Lawmakers head into the final day of the 2013 session with deals in place to conclude their budget work on time, following days of messy debate over contentious tax hikes, state infrastructure projects, legislative pay and efforts to unionize child-care providers and personal-care attendants.
The Star Tribune reports that DFL and Republican leaders in both bodies have reached agreements to end the session quietly before Monday’s midnight adjournment deadline.
That would be a huge departure from the mood that pervaded the Capitol over the weekend.
For days, Republicans in the House filibustered the unionization measure, and GOP lawmakers in the Senate were set to run out the clock on a bullying bill until it was pulled from consideration.
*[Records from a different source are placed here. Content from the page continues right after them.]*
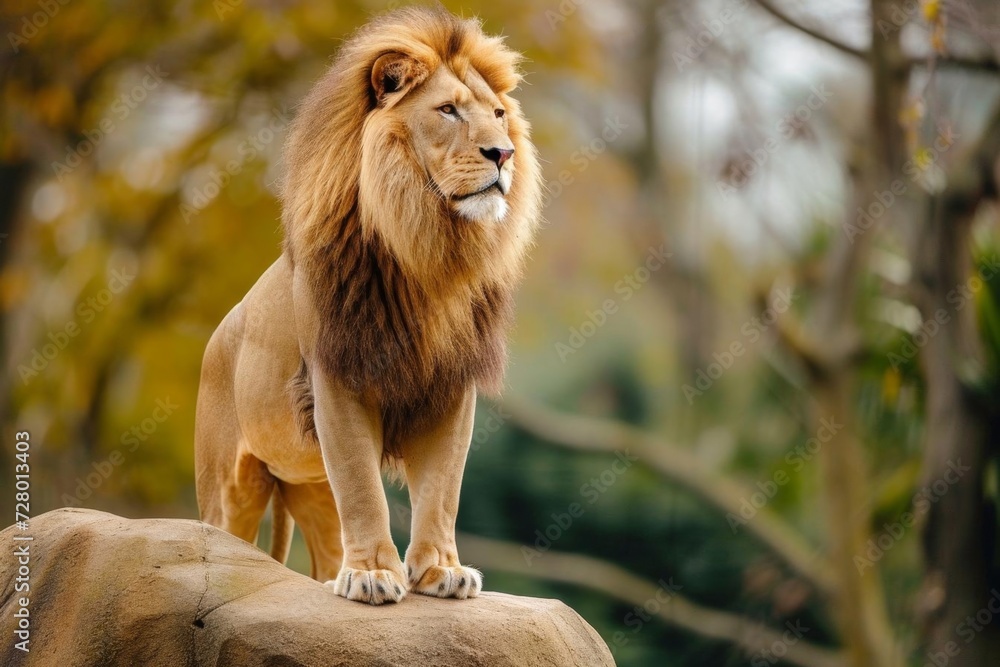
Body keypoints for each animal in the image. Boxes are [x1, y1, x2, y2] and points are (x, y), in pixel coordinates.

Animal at [194, 7, 541, 605]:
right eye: (448, 110)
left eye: (499, 114)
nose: (503, 153)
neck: (426, 252)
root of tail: (218, 337)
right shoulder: (339, 378)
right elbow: (362, 486)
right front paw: (375, 576)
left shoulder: (451, 387)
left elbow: (442, 489)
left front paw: (439, 571)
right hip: (230, 485)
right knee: (223, 537)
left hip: (310, 487)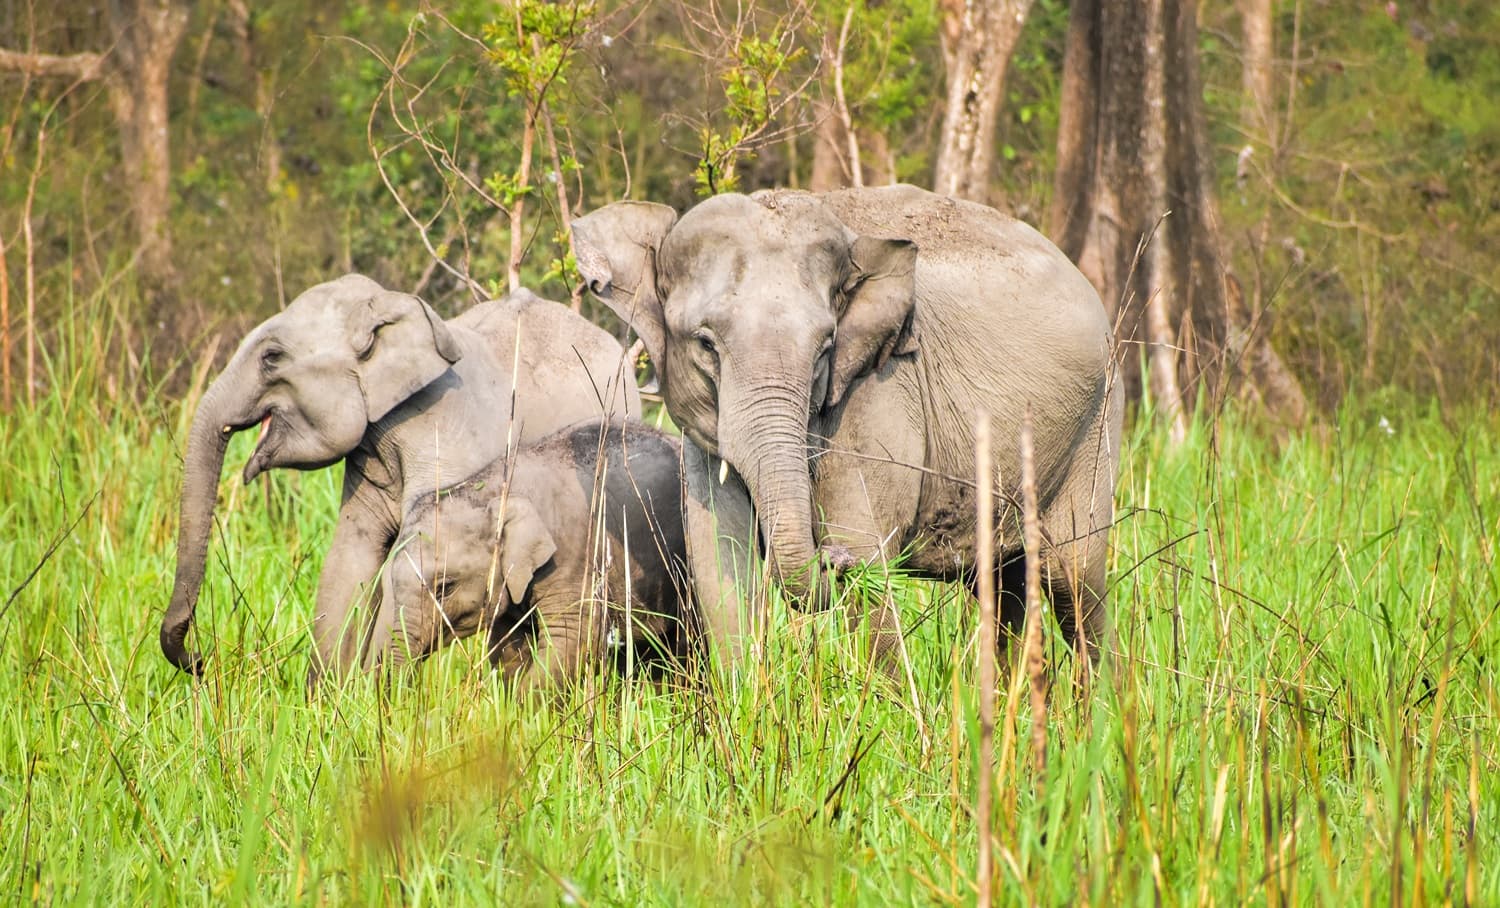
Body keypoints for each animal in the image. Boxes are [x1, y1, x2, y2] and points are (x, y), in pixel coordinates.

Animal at [160, 273, 641, 682]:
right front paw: (329, 704)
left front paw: (373, 700)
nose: (200, 661)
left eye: (271, 357)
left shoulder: (447, 437)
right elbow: (351, 554)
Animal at [571, 183, 1122, 665]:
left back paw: (1098, 711)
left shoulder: (878, 392)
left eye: (826, 346)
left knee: (1074, 582)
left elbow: (868, 559)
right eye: (706, 344)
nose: (828, 557)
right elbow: (721, 566)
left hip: (1098, 424)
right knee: (1006, 585)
That means the lingering debate over the unionization bill likely should conclude quickly when the House begins at 11 a.m. and that lawmakers there will be able to focus on funding for state departments and veterans. The Senate must also take up the departments measure, one of the last major budget bills to be passed, when it comes in at 11 a.m.
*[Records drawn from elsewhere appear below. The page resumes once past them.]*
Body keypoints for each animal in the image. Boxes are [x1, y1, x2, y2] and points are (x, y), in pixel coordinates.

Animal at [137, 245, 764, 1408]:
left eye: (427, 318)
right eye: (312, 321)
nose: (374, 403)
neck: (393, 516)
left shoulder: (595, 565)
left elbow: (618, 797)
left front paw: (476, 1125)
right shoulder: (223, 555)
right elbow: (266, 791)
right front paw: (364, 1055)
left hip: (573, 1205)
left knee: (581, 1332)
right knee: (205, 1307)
The Senate on Sunday finished up with the early-childhood-through-12th-grade education bill that already has passed the House, meaning the vast majority of the state budget has already been sent to Gov. Mark Dayton.
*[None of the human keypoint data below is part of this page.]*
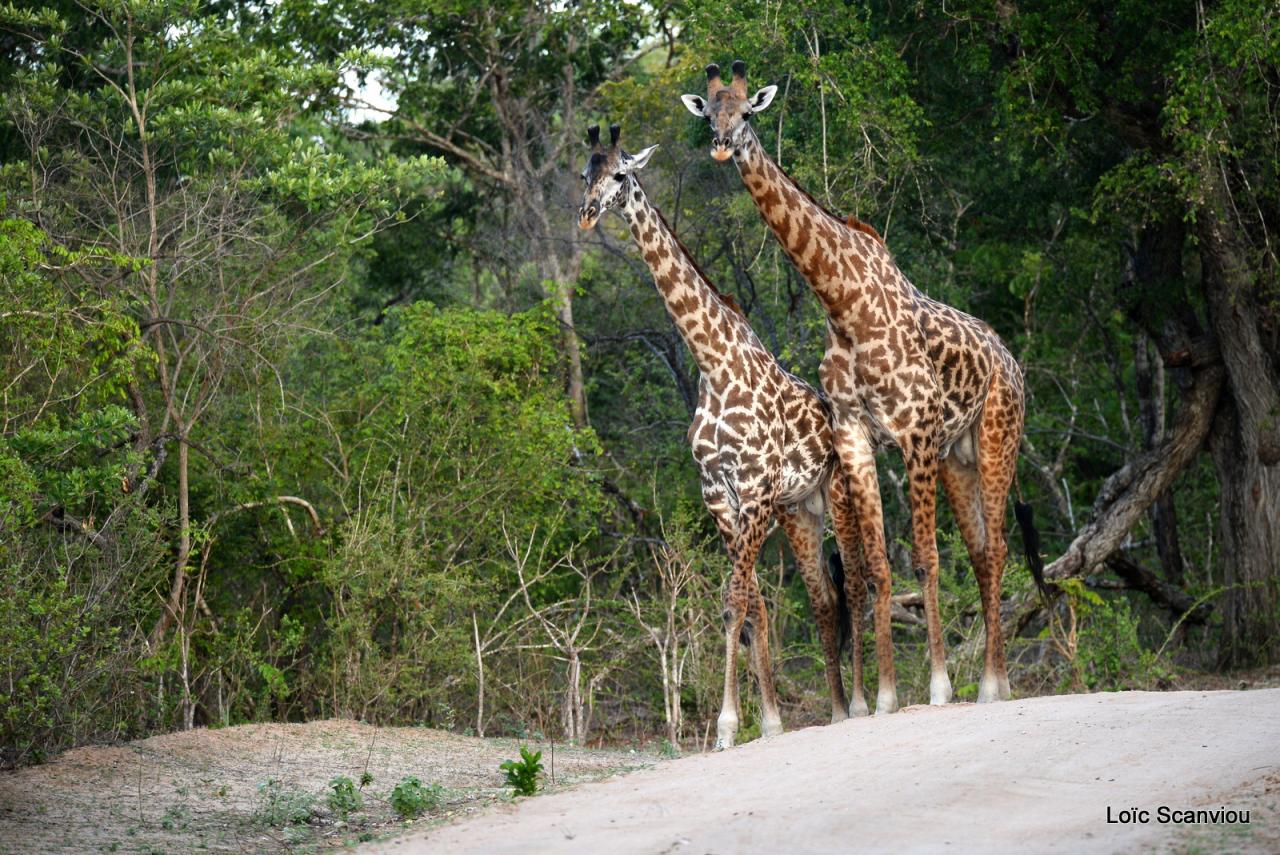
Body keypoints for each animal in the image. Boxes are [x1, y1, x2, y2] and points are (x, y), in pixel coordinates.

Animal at [576, 123, 875, 742]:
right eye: (585, 172)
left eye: (621, 174)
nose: (587, 214)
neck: (711, 361)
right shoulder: (719, 492)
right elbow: (749, 601)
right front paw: (769, 720)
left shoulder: (755, 485)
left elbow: (737, 599)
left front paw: (727, 724)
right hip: (799, 510)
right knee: (823, 597)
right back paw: (836, 709)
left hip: (837, 495)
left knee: (856, 583)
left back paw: (861, 704)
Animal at [686, 63, 1024, 711]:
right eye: (709, 112)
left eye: (747, 111)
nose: (720, 145)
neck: (842, 300)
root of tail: (1012, 362)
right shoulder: (854, 435)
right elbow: (876, 568)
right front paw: (889, 696)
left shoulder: (915, 430)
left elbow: (924, 558)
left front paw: (939, 686)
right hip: (958, 455)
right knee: (979, 550)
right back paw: (991, 683)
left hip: (999, 435)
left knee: (995, 546)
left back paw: (993, 684)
The House, which passed the roughly $2 billion in tax hikes required to fund the state budget bills on Sunday, is sending the measure to the Senate for passage.
Also on Sunday, the Senate passed a proposed constitutional amendment that would take lawmakers’ pay out of legislators’ hands and give it to a citizen council. The amendment, which would go on the ballot in 2016, passed with bipartisan support in the Senate. House Republicans on Friday had demonized it as a waste of time, but DFLers passed the measure.
The Senate, before consulting with the House, also unanimously passed a $132 million bonding bill for Capitol renovations and adjacent parking. The tax plan includes $3 million for design work on an office building related to the Capitol renovation.
House Republicans tanked an $800 million bonding bill on Friday that included $109 million for the crumbling Capitol building, and there were whispers all weekend that Senate Democrats were working on a pared-down bonding bill to save the Capitol project.
House Speaker Paul Thissen told reporters that the Senate hadn’t consulted him before passing the last-minute bill, and Rep. Alice Hausman, the DFL bonding leader in the House, remained out of the loop all weekend.
It’s unclear whether the smaller bonding plan will clear the House, where at least eight Republican votes are needed.
While the House is expected to pass the child-care unionization measure at some point Monday, supporters of stronger bullying legislation in the Senate are out of luck.
Sen. Scott Dibble, the chief proponent of stronger bullying legislation for schools, admitted defeat on Sunday night for his proposal because Republicans planned to talk out the clock.
“I’m very angry right now,” Dibble said, according to the Star Tribune.